Diet Vs Exercise For Weight Loss

I’d like to ask you a very frank question. How do you feel about your body? And how does it feel to be in your body? If you could look and feel better than you do now – more beautiful, happy, and energetic – what would that mean for you?

I’m writing this because during the many years I’ve been helping people lose weight, improve their appearance, and cure themselves of tough, chronic conditions, I’ve learned one important lesson – that with the right tools, almost any woman can make dramatic improvements to her body and to her life.

Many women endure a lifelong struggle with their weight. And it’s painful. If you’re one of those women, you know exactly what I’m talking about. The fatigue. The insecurity. The feeling that you could accomplish so much more in your social and professional life, and more importantly in your close relationships, with a healthy, vibrant body.

I’ve also learned something even more important – that if you’re struggling to lose weight, or are stuck on a plateau, it’s not your fault. You have the desire. You have the motivation. And with the right tools and a little persistence, you can get right where you want to be.

One of the most common mistakes I see from folks when they’re trying to lose weight is exercising too much, and not following a diet that helps them meet their goals.

Don’t get me wrong. It’s important to get at least a moderate amount of exercise to maintain good health. And if you’re living a very sedentary life, there are ways you can slowly build up to a healthy level of activity.

But for most women who are trying to lose weight, however, the problem is just the opposite. They get plenty of activity – sometimes too much activity – but don’t have an effective diet. Let me use a case study to illustrate this point.

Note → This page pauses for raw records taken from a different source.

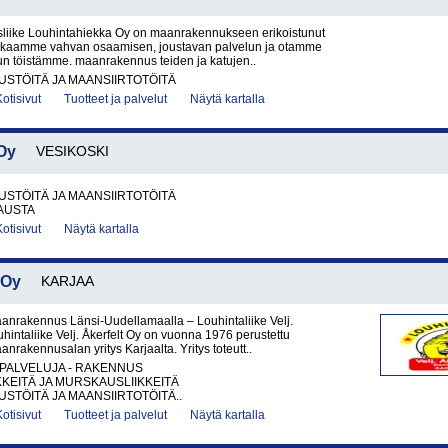
iike Louhintahiekka Oy on maanrakennukseen erikoistunut
Takaamme vahvan osaamisen, joustavan palvelun ja otamme
un töistämme. maanrakennus teiden ja katujen..
STÖITÄ JA MAANSIIRTOTÖITÄ
Kotisivut
Tuotteet ja palvelut
Näytä kartalla
Oy
VESIKOSKI
STÖITÄ JA MAANSIIRTOTÖITÄ
AUSTA
Kotisivut
Näytä kartalla
 Oy
KARJAA
anrakennus Länsi-Uudellamaalla – Louhintaliike Velj.
uhintaliike Velj. Åkerfelt Oy on vuonna 1976 perustettu
anrakennusalan yritys Karjaalta. Yritys toteutt..
PALVELUJA - RAKENNUS
KKEITÄ JA MURSKAUSLIIKKEITÄ
TÖITÄ JA MAANSIIRTOTÖITÄ..
Kotisivut
Tuotteet ja palvelut
Näytä kartalla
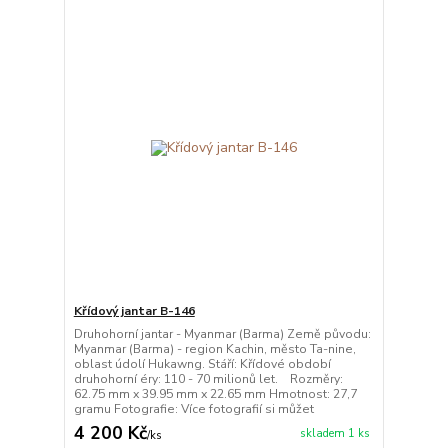
Křídový jantar B-146
Druhohorní jantar - Myanmar (Barma) Země původu:
Myanmar (Barma) - region Kachin, město Ta-nine,
oblast údolí Hukawng. Stáří: Křídové období
druhohorní éry: 110 - 70 milionů let. Rozměry:
62.75 mm x 39.95 mm x 22.65 mm Hmotnost: 27,7
gramu Fotografie: Více fotografií si můžet
4 200 Kč
skladem 1 ks
/
ks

Sandra was right below the medical definition of being overweight. She didn’t really want to lose a lot of weight, but she did want to lose some flab and hopefully build a little bit of muscle, too. Mostly she wanted to be fit and toned, like she had been twenty years before. She was eating a reasonably healthy diet, and going to the gym 5 to 7 times a week. Though she had made great progress toward her goals for a couple months, her progress had stalled. She hadn’t seen any positive change for 3 months when I met her.

After taking a close look at what she was doing, I gave her a few recommendations.

• First, I told her to cut back on the exercise – limiting her to no more than 45 minutes per workout, and no more than four workouts per week.

• Second, we took a look at her diet. She was getting almost enough fats and proteins, but too many carbohydrates (breakfast cereals, bread, rice, pasta and potatoes). We pulled out most of the carbohydrates, increased the amount of protein, and added the right mix of vegetables to support her general health and reduce the effects of toxicity on her liver.

The results were incredible. She went from being borderline overweight, to an undeniably healthy weight in less than twelve weeks – she lost 18 pounds or 8 kg. Most importantly, she felt better and had more time to spend doing the things she loved. It’s not that she didn’t want to look and feel good, she just needed the right direction to get there.

My recommendations to her weren’t a shot in the dark. They were based on my years of experience and the scientific evidence. For example, the evidence shows that having the right level of protein in the diet is crucial to healthy weight loss.

During my career, I’ve found that for weight loss there is an 80-20 rule. 20 percent of your results will come from physical activity, and 80% from the diet you follow. And often it’s necessary to seek out someone with expertise and an outside perspective to speed you along in the right direction.